- Exercise:
Copy the material word for word, from its first line through the line containing "129: (145, 122)", with both ends included.

- Data under study:
== Segment start ==

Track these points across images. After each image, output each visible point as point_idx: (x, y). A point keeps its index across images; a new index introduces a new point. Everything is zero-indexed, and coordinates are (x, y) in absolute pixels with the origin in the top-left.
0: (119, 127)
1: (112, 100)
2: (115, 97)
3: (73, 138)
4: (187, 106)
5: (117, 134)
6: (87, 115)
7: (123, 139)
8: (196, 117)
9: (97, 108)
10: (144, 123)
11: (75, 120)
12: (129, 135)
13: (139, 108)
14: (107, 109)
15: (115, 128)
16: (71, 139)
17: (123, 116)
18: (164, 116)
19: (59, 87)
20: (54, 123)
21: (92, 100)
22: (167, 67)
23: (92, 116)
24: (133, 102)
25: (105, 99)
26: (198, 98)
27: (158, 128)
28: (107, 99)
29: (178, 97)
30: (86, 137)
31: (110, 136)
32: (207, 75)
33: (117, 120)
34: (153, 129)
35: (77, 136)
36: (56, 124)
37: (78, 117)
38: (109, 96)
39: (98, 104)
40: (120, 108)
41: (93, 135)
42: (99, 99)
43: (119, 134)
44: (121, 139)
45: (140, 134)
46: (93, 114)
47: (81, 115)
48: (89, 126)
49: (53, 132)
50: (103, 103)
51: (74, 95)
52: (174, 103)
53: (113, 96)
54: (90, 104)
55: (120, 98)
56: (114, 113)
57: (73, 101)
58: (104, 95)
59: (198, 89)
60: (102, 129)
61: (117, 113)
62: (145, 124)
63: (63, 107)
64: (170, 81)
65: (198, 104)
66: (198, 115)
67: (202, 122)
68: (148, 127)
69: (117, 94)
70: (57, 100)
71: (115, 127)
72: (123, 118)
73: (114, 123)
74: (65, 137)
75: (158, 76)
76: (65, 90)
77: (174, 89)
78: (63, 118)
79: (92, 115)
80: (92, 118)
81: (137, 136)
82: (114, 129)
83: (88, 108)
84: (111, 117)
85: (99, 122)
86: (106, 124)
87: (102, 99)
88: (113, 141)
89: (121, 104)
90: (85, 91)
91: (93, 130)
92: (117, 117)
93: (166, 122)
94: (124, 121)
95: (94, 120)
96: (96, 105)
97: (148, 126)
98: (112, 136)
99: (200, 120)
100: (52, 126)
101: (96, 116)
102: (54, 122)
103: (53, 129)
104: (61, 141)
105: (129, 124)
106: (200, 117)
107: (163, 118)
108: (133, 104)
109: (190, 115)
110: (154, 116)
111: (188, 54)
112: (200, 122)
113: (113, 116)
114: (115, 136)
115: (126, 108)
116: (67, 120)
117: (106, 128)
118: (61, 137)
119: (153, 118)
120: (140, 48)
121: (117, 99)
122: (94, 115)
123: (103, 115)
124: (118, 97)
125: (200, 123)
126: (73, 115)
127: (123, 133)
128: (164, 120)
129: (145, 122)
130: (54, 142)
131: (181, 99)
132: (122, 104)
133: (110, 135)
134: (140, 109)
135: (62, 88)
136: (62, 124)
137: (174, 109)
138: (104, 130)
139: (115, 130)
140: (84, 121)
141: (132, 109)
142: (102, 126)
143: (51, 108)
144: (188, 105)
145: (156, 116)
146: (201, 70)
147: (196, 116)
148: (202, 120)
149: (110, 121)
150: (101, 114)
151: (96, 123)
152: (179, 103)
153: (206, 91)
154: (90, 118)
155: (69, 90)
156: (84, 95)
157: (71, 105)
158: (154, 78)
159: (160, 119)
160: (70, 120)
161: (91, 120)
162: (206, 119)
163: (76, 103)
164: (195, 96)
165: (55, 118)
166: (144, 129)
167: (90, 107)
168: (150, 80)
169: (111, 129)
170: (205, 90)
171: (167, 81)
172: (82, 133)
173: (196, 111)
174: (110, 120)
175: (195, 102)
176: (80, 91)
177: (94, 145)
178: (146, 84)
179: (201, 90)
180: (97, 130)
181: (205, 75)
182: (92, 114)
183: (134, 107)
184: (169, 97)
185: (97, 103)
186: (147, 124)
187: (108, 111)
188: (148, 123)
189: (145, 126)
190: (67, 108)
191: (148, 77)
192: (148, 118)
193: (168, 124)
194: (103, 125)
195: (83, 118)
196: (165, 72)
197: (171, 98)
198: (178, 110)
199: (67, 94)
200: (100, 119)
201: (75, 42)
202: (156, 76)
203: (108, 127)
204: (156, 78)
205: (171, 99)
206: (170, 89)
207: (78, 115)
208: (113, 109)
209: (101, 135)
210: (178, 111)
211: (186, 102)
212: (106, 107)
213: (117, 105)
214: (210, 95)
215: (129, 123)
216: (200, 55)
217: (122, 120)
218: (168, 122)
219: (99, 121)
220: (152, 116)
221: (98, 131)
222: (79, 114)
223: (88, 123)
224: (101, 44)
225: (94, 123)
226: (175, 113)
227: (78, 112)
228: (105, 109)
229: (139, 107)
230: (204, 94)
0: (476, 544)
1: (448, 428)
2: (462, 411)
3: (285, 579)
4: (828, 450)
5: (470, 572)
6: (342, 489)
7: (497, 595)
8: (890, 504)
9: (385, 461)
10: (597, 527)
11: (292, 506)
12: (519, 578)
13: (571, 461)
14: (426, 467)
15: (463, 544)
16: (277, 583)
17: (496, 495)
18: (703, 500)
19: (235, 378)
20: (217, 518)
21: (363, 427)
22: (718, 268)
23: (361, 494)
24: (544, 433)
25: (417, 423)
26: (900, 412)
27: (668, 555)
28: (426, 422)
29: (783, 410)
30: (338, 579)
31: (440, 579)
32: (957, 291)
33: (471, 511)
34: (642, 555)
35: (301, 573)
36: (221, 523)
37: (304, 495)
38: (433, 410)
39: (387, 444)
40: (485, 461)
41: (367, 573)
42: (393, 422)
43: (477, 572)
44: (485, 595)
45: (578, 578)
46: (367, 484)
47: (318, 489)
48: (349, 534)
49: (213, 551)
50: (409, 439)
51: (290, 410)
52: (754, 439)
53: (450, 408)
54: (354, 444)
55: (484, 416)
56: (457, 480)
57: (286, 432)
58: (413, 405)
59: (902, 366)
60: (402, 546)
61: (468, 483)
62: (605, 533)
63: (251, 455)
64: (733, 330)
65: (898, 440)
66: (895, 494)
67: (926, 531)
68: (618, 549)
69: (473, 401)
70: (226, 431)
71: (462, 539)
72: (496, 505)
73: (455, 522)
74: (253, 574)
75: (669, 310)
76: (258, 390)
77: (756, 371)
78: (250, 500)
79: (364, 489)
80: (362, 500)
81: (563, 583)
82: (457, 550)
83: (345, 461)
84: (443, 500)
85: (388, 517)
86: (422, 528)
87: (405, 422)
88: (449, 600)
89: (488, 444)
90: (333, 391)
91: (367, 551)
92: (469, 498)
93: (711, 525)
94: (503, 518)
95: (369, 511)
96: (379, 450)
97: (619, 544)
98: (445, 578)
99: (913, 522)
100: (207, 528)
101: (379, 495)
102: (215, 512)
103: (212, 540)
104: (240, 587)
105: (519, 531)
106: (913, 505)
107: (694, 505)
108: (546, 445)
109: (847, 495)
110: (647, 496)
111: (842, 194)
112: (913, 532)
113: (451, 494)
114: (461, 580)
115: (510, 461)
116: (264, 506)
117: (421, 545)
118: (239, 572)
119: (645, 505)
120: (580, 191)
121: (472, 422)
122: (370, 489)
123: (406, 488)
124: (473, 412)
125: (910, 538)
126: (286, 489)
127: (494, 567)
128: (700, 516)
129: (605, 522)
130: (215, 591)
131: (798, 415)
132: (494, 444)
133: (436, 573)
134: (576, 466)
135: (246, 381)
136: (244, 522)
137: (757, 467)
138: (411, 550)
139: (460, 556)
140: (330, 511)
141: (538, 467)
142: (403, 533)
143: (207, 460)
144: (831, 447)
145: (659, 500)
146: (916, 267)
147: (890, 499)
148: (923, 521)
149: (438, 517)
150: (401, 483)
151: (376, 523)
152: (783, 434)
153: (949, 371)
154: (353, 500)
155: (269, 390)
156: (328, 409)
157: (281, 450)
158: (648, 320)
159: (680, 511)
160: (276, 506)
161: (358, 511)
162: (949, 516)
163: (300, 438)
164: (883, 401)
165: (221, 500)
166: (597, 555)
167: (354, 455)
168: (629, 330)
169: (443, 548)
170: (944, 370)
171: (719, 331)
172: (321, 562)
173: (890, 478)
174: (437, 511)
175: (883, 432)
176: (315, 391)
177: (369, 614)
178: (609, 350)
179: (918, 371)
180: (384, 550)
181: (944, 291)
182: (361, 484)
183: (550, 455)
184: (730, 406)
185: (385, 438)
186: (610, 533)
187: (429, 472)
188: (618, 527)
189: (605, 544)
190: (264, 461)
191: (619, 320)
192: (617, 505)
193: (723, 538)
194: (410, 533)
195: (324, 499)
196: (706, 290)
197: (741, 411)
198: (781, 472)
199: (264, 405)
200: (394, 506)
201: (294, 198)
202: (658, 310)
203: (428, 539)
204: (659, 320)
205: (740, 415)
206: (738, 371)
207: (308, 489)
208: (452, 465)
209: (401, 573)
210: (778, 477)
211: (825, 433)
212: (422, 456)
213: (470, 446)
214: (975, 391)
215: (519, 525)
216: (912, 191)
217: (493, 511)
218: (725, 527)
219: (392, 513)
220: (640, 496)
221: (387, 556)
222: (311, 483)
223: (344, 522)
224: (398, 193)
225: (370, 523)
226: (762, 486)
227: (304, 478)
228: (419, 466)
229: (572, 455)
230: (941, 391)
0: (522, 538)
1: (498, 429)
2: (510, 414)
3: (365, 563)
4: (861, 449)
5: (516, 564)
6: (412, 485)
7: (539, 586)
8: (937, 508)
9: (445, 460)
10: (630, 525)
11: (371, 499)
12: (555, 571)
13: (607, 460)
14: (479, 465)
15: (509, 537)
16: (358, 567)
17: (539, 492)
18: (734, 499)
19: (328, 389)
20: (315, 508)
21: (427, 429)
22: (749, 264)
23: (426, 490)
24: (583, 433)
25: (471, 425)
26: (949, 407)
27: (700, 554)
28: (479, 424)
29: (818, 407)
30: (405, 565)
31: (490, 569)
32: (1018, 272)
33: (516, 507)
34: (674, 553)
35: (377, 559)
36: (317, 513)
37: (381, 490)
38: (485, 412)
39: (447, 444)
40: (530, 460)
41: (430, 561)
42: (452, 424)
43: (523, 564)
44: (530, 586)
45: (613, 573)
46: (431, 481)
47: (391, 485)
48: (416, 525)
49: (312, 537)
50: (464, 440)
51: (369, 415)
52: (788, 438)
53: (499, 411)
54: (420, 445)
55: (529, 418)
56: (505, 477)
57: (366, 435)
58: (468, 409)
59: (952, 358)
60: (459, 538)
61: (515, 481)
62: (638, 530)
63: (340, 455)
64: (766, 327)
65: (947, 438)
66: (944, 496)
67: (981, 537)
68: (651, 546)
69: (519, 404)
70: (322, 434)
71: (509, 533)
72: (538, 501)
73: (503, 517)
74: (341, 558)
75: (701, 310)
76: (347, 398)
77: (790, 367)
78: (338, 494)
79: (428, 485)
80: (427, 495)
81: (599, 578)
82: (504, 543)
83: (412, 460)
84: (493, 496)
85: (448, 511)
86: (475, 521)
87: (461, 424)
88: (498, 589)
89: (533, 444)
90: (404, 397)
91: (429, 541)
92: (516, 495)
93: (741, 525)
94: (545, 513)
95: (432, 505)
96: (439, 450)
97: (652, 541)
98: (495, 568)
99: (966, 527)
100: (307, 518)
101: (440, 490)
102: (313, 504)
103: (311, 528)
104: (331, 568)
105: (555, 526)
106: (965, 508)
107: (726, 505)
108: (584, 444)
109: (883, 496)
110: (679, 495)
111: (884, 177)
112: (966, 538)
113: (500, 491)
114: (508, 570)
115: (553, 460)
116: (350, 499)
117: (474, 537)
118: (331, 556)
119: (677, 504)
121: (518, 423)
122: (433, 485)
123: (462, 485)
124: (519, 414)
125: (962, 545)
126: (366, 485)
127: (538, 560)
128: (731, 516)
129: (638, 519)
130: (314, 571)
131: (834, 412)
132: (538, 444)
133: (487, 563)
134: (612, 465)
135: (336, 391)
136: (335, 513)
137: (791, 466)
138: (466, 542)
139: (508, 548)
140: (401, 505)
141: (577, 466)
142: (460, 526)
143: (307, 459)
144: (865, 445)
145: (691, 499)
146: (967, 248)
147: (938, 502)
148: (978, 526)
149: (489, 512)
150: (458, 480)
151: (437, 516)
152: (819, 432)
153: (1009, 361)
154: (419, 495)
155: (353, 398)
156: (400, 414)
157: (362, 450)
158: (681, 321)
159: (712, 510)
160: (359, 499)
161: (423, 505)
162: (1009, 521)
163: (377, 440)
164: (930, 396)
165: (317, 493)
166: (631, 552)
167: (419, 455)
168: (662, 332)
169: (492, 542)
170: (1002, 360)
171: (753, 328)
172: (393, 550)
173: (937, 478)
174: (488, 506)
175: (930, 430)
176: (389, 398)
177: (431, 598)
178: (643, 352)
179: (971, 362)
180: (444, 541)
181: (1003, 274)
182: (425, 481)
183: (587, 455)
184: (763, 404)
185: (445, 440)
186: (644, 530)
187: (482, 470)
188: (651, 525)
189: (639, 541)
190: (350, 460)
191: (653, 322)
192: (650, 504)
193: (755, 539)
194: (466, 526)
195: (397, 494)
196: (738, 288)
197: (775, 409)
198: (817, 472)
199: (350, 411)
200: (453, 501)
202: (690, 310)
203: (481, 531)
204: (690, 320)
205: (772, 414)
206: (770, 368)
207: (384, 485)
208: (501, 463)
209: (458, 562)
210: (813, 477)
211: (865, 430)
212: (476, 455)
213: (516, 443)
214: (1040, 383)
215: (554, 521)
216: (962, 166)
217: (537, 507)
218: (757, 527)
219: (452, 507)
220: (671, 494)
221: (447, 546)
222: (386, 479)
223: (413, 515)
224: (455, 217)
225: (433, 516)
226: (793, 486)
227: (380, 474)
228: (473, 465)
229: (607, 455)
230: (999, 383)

== Segment end ==

- Written answer:
Track these points across images. After each image, output each visible point as point_idx: (x, y). A point keeps its index across images; a new index introduces a new point. Everything is zero-indexed, and coordinates are (x, y) in absolute pixels with the origin in the top-left.
0: (119, 127)
1: (112, 100)
2: (115, 97)
3: (73, 138)
4: (187, 106)
5: (117, 134)
6: (87, 115)
7: (123, 139)
8: (196, 117)
9: (97, 108)
10: (144, 123)
11: (75, 120)
12: (129, 135)
13: (139, 108)
14: (107, 109)
15: (115, 128)
16: (71, 139)
17: (123, 116)
18: (164, 116)
19: (59, 87)
20: (54, 123)
21: (92, 100)
22: (167, 67)
23: (92, 116)
24: (133, 102)
25: (105, 99)
26: (198, 98)
27: (158, 128)
28: (107, 99)
29: (178, 97)
30: (86, 137)
31: (110, 136)
32: (207, 75)
33: (117, 120)
34: (153, 129)
35: (77, 136)
36: (56, 124)
37: (78, 117)
38: (109, 96)
39: (98, 104)
40: (120, 108)
41: (93, 135)
42: (99, 99)
43: (119, 134)
44: (121, 139)
45: (140, 134)
46: (93, 114)
47: (81, 115)
48: (89, 126)
49: (53, 132)
50: (103, 103)
51: (74, 95)
52: (174, 103)
53: (113, 96)
54: (90, 104)
55: (120, 98)
56: (114, 113)
57: (73, 101)
58: (104, 95)
59: (198, 89)
60: (102, 129)
61: (117, 113)
62: (145, 124)
63: (63, 107)
64: (170, 81)
65: (198, 104)
66: (198, 115)
67: (202, 122)
68: (148, 127)
69: (117, 94)
70: (57, 100)
71: (115, 127)
72: (123, 118)
73: (114, 123)
74: (65, 137)
75: (158, 76)
76: (65, 90)
77: (174, 89)
78: (63, 118)
79: (92, 115)
80: (92, 118)
81: (137, 136)
82: (114, 129)
83: (88, 108)
84: (111, 117)
85: (99, 122)
86: (106, 124)
87: (102, 99)
88: (113, 141)
89: (121, 104)
90: (85, 91)
91: (93, 130)
92: (117, 117)
93: (166, 122)
94: (124, 121)
95: (94, 120)
96: (96, 105)
97: (148, 126)
98: (112, 136)
99: (200, 120)
100: (52, 126)
101: (96, 116)
102: (54, 122)
103: (53, 129)
104: (61, 141)
105: (129, 124)
106: (200, 117)
107: (163, 118)
108: (133, 104)
109: (190, 115)
110: (154, 116)
111: (188, 54)
112: (200, 122)
113: (113, 116)
114: (115, 136)
115: (126, 108)
116: (67, 120)
117: (106, 128)
118: (61, 137)
119: (153, 118)
120: (140, 48)
121: (117, 99)
122: (94, 115)
123: (103, 115)
124: (118, 97)
125: (200, 123)
126: (73, 115)
127: (123, 133)
128: (164, 120)
129: (145, 122)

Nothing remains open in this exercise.